◆ THE TASK:
Give every line of the rows below as a JSON list of strings, one string per line, leaving out the blank lines.

┌──

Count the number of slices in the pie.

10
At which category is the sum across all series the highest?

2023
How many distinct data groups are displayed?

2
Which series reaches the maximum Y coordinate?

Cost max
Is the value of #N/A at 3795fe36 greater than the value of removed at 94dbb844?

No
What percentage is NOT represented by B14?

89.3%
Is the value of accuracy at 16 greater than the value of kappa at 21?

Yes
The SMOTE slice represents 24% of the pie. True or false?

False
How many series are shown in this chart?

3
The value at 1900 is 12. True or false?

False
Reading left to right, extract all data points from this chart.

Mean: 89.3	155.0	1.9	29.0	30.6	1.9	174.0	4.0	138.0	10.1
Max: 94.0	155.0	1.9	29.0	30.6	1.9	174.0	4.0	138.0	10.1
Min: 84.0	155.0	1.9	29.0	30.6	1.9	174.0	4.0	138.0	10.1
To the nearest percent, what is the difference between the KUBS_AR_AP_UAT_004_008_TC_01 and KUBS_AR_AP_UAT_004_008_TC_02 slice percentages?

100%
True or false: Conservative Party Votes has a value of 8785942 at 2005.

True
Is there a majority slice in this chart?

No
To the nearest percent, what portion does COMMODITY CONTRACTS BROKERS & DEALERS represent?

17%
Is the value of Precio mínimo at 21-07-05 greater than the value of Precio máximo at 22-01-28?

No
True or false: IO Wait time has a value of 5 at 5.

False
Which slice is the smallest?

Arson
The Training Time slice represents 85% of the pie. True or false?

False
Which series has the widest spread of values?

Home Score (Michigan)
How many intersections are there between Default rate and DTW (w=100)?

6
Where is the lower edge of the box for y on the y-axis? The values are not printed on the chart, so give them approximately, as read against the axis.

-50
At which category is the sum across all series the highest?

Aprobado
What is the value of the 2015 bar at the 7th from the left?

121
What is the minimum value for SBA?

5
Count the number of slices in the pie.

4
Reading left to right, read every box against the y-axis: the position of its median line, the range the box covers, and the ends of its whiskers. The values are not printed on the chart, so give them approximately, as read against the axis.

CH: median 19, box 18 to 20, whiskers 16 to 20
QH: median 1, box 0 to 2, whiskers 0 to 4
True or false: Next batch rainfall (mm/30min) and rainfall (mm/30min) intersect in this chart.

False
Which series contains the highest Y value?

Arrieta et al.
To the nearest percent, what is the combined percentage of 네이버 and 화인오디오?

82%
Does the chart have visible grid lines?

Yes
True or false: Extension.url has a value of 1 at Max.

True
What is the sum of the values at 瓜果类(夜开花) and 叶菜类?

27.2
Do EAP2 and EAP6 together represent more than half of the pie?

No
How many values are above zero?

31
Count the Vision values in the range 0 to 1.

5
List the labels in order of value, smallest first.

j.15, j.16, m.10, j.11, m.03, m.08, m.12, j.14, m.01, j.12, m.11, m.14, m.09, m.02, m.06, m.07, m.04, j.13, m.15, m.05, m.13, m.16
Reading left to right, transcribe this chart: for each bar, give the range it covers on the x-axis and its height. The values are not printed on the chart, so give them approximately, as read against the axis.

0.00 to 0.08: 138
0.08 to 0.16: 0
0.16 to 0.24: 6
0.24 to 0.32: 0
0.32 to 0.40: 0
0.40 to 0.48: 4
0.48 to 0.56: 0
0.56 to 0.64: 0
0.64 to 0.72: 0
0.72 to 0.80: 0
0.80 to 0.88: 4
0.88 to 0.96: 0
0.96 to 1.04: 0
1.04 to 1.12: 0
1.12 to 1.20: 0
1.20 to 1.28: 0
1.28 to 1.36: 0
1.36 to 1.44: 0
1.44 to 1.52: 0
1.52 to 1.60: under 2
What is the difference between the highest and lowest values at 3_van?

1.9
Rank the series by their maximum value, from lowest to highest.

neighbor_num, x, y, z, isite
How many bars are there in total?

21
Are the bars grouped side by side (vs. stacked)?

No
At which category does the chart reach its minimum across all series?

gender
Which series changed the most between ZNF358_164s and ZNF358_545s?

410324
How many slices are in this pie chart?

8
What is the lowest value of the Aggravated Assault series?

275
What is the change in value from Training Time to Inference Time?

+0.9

└──

◆ SOLUTION TO THIS TASK:
[
  "Count the number of slices in the pie.",
  "10",
  "At which category is the sum across all series the highest?",
  "2023",
  "How many distinct data groups are displayed?",
  "2",
  "Which series reaches the maximum Y coordinate?",
  "Cost max",
  "Is the value of #N/A at 3795fe36 greater than the value of removed at 94dbb844?",
  "No",
  "What percentage is NOT represented by B14?",
  "89.3%",
  "Is the value of accuracy at 16 greater than the value of kappa at 21?",
  "Yes",
  "The SMOTE slice represents 24% of the pie. True or false?",
  "False",
  "How many series are shown in this chart?",
  "3",
  "The value at 1900 is 12. True or false?",
  "False",
  "Reading left to right, extract all data points from this chart.",
  "Mean: 89.3\t155.0\t1.9\t29.0\t30.6\t1.9\t174.0\t4.0\t138.0\t10.1",
  "Max: 94.0\t155.0\t1.9\t29.0\t30.6\t1.9\t174.0\t4.0\t138.0\t10.1",
  "Min: 84.0\t155.0\t1.9\t29.0\t30.6\t1.9\t174.0\t4.0\t138.0\t10.1",
  "To the nearest percent, what is the difference between the KUBS_AR_AP_UAT_004_008_TC_01 and KUBS_AR_AP_UAT_004_008_TC_02 slice percentages?",
  "100%",
  "True or false: Conservative Party Votes has a value of 8785942 at 2005.",
  "True",
  "Is there a majority slice in this chart?",
  "No",
  "To the nearest percent, what portion does COMMODITY CONTRACTS BROKERS & DEALERS represent?",
  "17%",
  "Is the value of Precio mínimo at 21-07-05 greater than the value of Precio máximo at 22-01-28?",
  "No",
  "True or false: IO Wait time has a value of 5 at 5.",
  "False",
  "Which slice is the smallest?",
  "Arson",
  "The Training Time slice represents 85% of the pie. True or false?",
  "False",
  "Which series has the widest spread of values?",
  "Home Score (Michigan)",
  "How many intersections are there between Default rate and DTW (w=100)?",
  "6",
  "Where is the lower edge of the box for y on the y-axis? The values are not printed on the chart, so give them approximately, as read against the axis.",
  "-50",
  "At which category is the sum across all series the highest?",
  "Aprobado",
  "What is the value of the 2015 bar at the 7th from the left?",
  "121",
  "What is the minimum value for SBA?",
  "5",
  "Count the number of slices in the pie.",
  "4",
  "Reading left to right, read every box against the y-axis: the position of its median line, the range the box covers, and the ends of its whiskers. The values are not printed on the chart, so give them approximately, as read against the axis.",
  "CH: median 19, box 18 to 20, whiskers 16 to 20",
  "QH: median 1, box 0 to 2, whiskers 0 to 4",
  "True or false: Next batch rainfall (mm/30min) and rainfall (mm/30min) intersect in this chart.",
  "False",
  "Which series contains the highest Y value?",
  "Arrieta et al.",
  "To the nearest percent, what is the combined percentage of 네이버 and 화인오디오?",
  "82%",
  "Does the chart have visible grid lines?",
  "Yes",
  "True or false: Extension.url has a value of 1 at Max.",
  "True",
  "What is the sum of the values at 瓜果类(夜开花) and 叶菜类?",
  "27.2",
  "Do EAP2 and EAP6 together represent more than half of the pie?",
  "No",
  "How many values are above zero?",
  "31",
  "Count the Vision values in the range 0 to 1.",
  "5",
  "List the labels in order of value, smallest first.",
  "j.15, j.16, m.10, j.11, m.03, m.08, m.12, j.14, m.01, j.12, m.11, m.14, m.09, m.02, m.06, m.07, m.04, j.13, m.15, m.05, m.13, m.16",
  "Reading left to right, transcribe this chart: for each bar, give the range it covers on the x-axis and its height. The values are not printed on the chart, so give them approximately, as read against the axis.",
  "0.00 to 0.08: 138",
  "0.08 to 0.16: 0",
  "0.16 to 0.24: 6",
  "0.24 to 0.32: 0",
  "0.32 to 0.40: 0",
  "0.40 to 0.48: 4",
  "0.48 to 0.56: 0",
  "0.56 to 0.64: 0",
  "0.64 to 0.72: 0",
  "0.72 to 0.80: 0",
  "0.80 to 0.88: 4",
  "0.88 to 0.96: 0",
  "0.96 to 1.04: 0",
  "1.04 to 1.12: 0",
  "1.12 to 1.20: 0",
  "1.20 to 1.28: 0",
  "1.28 to 1.36: 0",
  "1.36 to 1.44: 0",
  "1.44 to 1.52: 0",
  "1.52 to 1.60: under 2",
  "What is the difference between the highest and lowest values at 3_van?",
  "1.9",
  "Rank the series by their maximum value, from lowest to highest.",
  "neighbor_num, x, y, z, isite",
  "How many bars are there in total?",
  "21",
  "Are the bars grouped side by side (vs. stacked)?",
  "No",
  "At which category does the chart reach its minimum across all series?",
  "gender",
  "Which series changed the most between ZNF358_164s and ZNF358_545s?",
  "410324",
  "How many slices are in this pie chart?",
  "8",
  "What is the lowest value of the Aggravated Assault series?",
  "275",
  "What is the change in value from Training Time to Inference Time?",
  "+0.9"
]